**** EXERCISE DATA

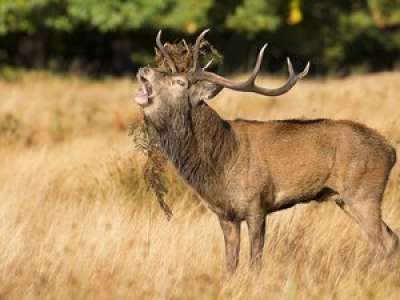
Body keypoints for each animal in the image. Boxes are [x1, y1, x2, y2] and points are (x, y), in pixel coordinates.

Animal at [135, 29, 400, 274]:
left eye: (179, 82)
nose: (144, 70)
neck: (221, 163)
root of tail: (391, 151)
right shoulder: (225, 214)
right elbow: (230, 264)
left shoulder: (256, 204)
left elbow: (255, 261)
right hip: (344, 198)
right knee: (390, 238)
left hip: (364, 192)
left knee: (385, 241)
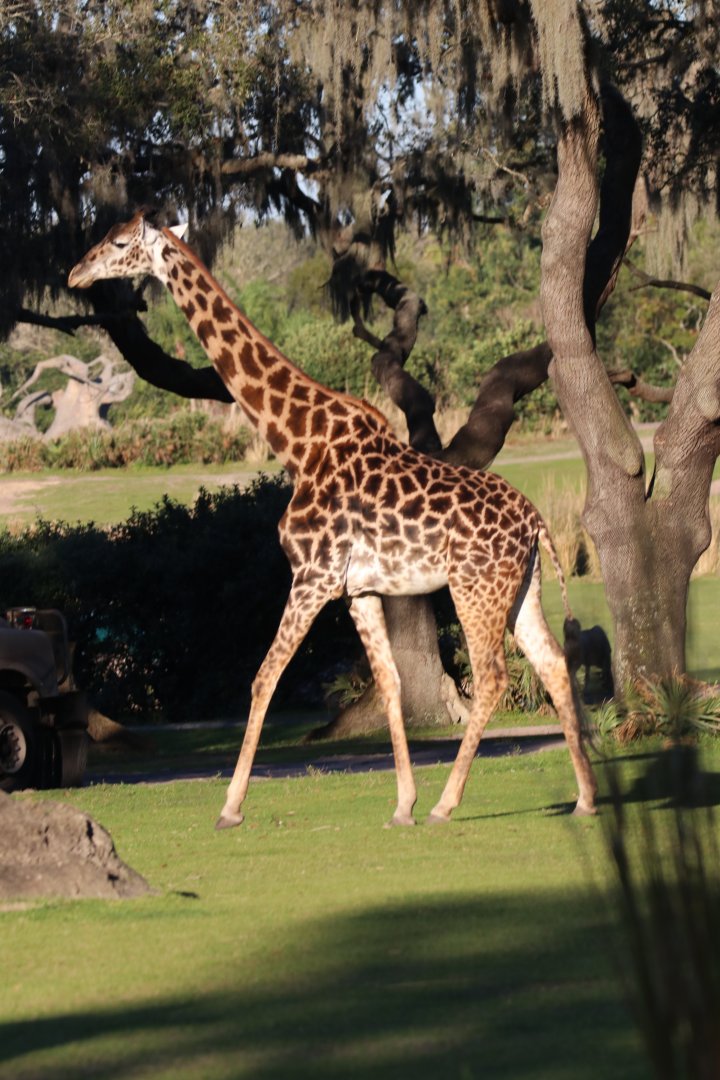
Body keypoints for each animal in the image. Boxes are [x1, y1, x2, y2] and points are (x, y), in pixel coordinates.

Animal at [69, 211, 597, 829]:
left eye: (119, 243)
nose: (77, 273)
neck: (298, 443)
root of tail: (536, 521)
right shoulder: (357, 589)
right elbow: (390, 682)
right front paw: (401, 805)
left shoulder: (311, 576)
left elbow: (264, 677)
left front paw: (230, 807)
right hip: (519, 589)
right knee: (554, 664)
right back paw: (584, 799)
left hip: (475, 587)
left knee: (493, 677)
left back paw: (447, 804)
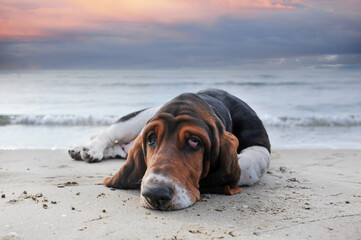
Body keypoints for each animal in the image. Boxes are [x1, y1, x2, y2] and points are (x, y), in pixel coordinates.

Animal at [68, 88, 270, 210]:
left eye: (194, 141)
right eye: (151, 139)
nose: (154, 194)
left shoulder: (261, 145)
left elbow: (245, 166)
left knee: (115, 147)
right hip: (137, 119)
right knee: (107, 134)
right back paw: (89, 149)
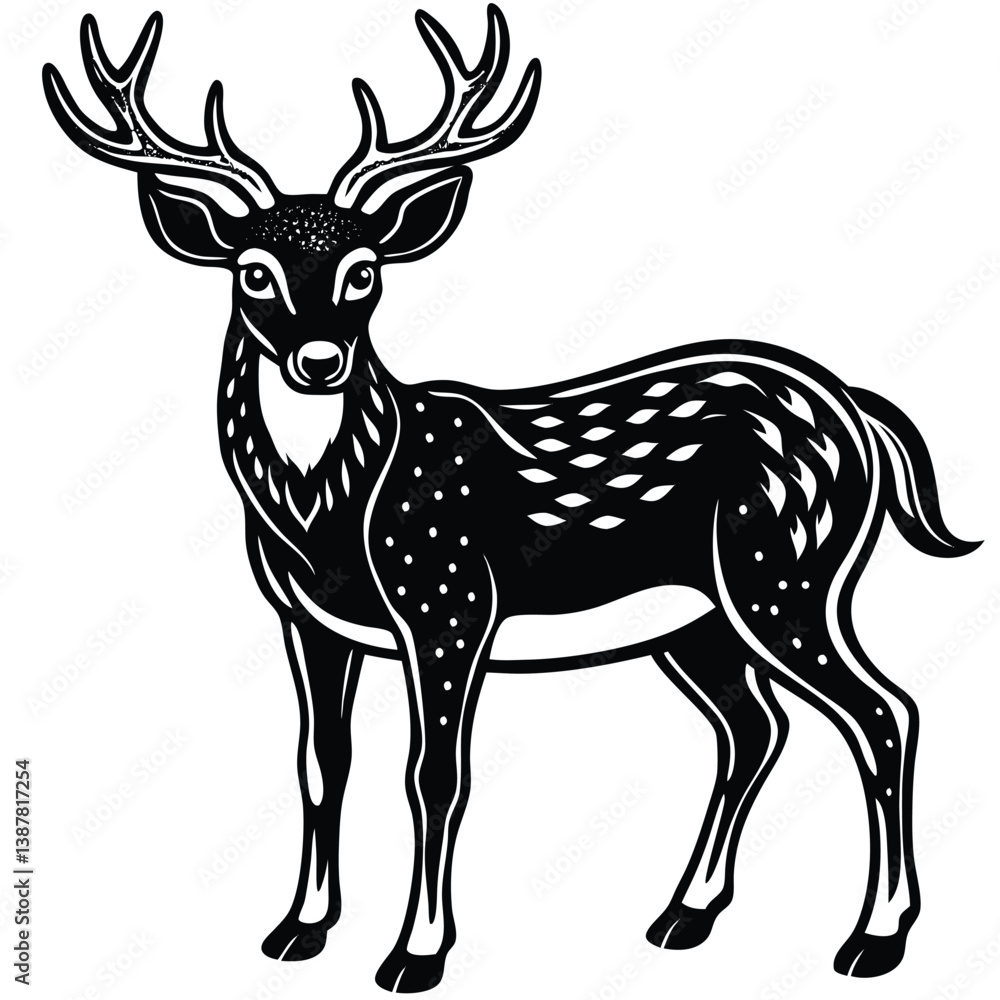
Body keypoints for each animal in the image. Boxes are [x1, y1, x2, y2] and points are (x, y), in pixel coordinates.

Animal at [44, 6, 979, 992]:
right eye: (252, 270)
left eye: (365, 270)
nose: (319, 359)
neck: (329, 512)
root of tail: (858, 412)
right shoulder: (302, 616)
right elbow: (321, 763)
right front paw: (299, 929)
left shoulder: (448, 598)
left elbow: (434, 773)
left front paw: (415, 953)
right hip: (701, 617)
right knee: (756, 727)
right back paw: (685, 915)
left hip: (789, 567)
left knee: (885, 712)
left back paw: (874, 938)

********

- ACTION ITEM -
All of the entries above are to be transcribed word for word, with no pictures included.

- RESULT OF THIS TASK -
Body keypoints for each animal in the image. Boxes are [x1, y1, x2, y2] and points are (x, y), in pixel coordinates.

Animal at [135, 29, 400, 274]:
left eye: (179, 82)
nose: (144, 70)
neck: (221, 163)
root of tail: (391, 151)
right shoulder: (225, 214)
right elbow: (230, 264)
left shoulder: (256, 204)
left elbow: (255, 261)
right hip: (344, 198)
right knee: (390, 238)
left hip: (364, 192)
left knee: (385, 241)
Body keypoints for each animal in the image. Boxes are [x1, y1, x2, y2] and points are (x, y), in pixel coordinates.

Animal at [69, 211, 597, 829]:
left eye: (119, 243)
nose: (77, 273)
neck: (298, 443)
root of tail: (536, 521)
right shoulder: (357, 589)
right elbow: (390, 682)
right front paw: (401, 805)
left shoulder: (311, 576)
left elbow: (264, 677)
left front paw: (230, 807)
right hip: (519, 589)
right knee: (554, 664)
right back paw: (584, 799)
left hip: (475, 587)
left knee: (493, 677)
left back paw: (447, 804)
Body keypoints for each animal in the image. Boxes are [x1, y1, x2, y2] and points are (x, y), in pixel coordinates.

Animal at [68, 88, 270, 210]:
left eye: (194, 141)
right eye: (151, 139)
nose: (154, 194)
left shoulder: (261, 145)
left elbow: (245, 166)
left knee: (115, 147)
right hip: (137, 119)
right knee: (107, 134)
right back paw: (89, 149)
Body keypoints for each animal in the image. Boxes are [x1, y1, x2, y2] and points are (x, y), in pixel coordinates.

Animal at [44, 6, 979, 992]:
right eye: (252, 270)
left eye: (365, 270)
nose: (319, 359)
neck: (329, 512)
root of tail: (858, 412)
right shoulder: (302, 616)
right elbow: (321, 763)
right front paw: (299, 929)
left shoulder: (448, 598)
left elbow: (434, 773)
left front paw: (415, 953)
right hip: (701, 617)
right knee: (756, 727)
right back paw: (685, 915)
left hip: (789, 567)
left knee: (885, 712)
left back paw: (874, 938)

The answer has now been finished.